For the majority of parents, the birth of a premie or a sick baby comes as a real shock. Sometimes there are a few days or even weeks of warning, if mom is experiencing complications or signs of early labor, though these complications themselves are often very stressful. In other cases, the first indicator that a baby is coming early is a sudden onset of labor months before the due date, or even the precipitous delivery of the baby at home or in the ambulance on the way to the hospital. All of these circumstances catapult the young family from anticipating a normal birth in a number of months, to an encounter with a tiny infant (or infants in the case of multiple birth)surrounded by technology in an overwhelming, complex setting.
Typically, parents feel as though their baby’s life is in the hands of others, and though these doctors, nurses and therapists are typically warm and caring, they are also total strangers. In my thirty years of working in a NICU as a developmental specialist and psychologist supporting families, I was always amazed by the courage, resilience, and love shown by families who often had no idea a few days earlier that their lives would be turned upside down.
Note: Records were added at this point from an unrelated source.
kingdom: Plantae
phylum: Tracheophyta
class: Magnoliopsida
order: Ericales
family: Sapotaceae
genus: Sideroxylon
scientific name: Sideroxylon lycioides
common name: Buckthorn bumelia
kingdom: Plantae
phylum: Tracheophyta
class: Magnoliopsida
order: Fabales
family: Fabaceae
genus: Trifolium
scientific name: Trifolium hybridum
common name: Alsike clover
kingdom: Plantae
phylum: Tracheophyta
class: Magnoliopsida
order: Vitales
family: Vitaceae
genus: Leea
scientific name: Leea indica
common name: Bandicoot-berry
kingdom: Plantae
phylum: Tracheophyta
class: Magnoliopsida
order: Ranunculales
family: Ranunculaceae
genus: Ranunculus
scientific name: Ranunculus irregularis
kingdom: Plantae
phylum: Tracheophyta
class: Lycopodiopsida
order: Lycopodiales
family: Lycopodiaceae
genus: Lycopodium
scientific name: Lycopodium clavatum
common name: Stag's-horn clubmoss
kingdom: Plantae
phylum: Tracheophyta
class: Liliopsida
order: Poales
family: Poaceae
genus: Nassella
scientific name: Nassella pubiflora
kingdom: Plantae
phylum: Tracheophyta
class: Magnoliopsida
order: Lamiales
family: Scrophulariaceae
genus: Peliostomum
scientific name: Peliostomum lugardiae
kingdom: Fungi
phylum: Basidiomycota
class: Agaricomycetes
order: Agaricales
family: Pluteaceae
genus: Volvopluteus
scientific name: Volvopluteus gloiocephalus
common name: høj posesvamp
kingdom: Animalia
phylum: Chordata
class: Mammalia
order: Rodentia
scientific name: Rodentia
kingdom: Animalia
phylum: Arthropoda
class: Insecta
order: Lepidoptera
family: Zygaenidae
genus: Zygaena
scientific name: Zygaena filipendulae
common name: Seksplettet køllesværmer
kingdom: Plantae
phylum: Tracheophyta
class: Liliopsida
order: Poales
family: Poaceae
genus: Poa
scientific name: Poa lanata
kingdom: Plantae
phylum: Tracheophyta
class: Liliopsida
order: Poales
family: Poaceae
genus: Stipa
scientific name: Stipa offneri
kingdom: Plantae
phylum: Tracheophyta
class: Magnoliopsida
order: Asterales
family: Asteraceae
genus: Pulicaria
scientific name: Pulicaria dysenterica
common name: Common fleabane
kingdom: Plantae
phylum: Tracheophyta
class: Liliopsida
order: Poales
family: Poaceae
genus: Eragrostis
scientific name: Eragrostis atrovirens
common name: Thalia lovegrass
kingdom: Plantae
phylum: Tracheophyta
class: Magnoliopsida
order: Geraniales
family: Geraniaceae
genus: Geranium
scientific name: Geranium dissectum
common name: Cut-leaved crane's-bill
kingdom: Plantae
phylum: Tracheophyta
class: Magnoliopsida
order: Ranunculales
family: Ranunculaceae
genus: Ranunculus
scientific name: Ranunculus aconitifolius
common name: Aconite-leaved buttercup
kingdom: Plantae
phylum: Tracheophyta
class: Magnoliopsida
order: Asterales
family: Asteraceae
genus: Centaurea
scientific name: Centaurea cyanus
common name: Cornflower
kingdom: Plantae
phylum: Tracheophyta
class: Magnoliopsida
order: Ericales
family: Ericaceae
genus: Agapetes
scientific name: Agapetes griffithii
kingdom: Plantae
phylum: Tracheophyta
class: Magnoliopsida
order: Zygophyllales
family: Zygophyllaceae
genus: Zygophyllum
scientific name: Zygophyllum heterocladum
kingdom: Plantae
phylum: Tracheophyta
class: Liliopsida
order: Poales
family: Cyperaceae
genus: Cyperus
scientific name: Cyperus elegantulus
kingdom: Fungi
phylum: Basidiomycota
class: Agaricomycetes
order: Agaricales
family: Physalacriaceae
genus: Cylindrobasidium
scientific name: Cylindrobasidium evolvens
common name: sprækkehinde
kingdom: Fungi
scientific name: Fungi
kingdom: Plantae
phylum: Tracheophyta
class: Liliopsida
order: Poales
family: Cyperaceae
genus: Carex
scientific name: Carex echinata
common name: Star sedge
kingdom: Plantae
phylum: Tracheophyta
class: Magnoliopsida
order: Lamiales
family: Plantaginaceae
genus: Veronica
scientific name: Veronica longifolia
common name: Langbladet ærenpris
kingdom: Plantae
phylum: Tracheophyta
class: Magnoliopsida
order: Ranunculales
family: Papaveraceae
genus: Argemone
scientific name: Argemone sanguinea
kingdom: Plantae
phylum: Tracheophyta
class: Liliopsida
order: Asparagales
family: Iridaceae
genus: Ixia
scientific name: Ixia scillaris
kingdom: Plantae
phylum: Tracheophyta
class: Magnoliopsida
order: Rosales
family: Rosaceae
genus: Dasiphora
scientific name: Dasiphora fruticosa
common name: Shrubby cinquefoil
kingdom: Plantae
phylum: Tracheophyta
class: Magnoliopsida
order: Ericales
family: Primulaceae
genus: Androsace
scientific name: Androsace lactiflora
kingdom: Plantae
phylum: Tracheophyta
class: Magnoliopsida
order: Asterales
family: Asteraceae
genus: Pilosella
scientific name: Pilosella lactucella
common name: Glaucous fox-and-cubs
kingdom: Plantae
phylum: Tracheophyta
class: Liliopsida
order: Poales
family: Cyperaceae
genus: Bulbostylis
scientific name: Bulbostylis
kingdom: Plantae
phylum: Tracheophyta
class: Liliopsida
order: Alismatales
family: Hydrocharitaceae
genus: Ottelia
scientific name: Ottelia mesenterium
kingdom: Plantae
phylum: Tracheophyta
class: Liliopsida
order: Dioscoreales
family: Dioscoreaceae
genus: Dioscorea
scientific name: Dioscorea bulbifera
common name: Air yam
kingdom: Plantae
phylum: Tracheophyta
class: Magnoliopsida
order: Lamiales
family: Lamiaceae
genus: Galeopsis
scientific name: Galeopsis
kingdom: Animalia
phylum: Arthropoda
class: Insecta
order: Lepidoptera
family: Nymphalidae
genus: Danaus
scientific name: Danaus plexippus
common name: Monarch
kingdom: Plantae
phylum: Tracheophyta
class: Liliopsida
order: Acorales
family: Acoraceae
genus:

NICU staff members over the years have come to appreciate more and more deeply how critical parents are to the medical and developmental recovery of the baby, and how important emotional support of the parent is to facilitate the parents’ success in functioning effectively in the NICU and after discharge.
While the relationships among parents and the doctors, nurses, therapists, social workers, chaplains, medical secretaries, and all the other professionals in the unit are critical, there are many other ways that parents need support. The more parents can remain by the bedside, the more they can understand and advocate for their baby’s needs. Every hour spent holding a premature infant skin to skin (“kangaroo care”) benefits the baby’s developing body and brain.
But virtually every family faces unexpected obstacles. Practical issues such as parking costs, fuel expenses, food while visiting, child care for siblings, clothing for a tiny infant who will outgrow outfits rapidly, and life expenses when maternity and paternity leaves are not available or inadequate, add to the stress and sadness that families experience. Assistance with such needs are much more then optional extras – they can be critical to a young family taking their baby home feeling capable of facing the future.
I’ll never forget giving some parents gas cards made available through donations to our hospital, during one of many gas crisis periods when costs were especially high, and having both mothers and fathers start to cry tears of gratitude for what was basically one tank of gas to come visit their child. The work of organizations such as Me Fine, addressing the social and practical support needs of families whose children are in medical crisis, is critical in so many ways. It can truly make a difference in the long-term outcome of children and their parents as they find the strength to recover, grow, and develop together.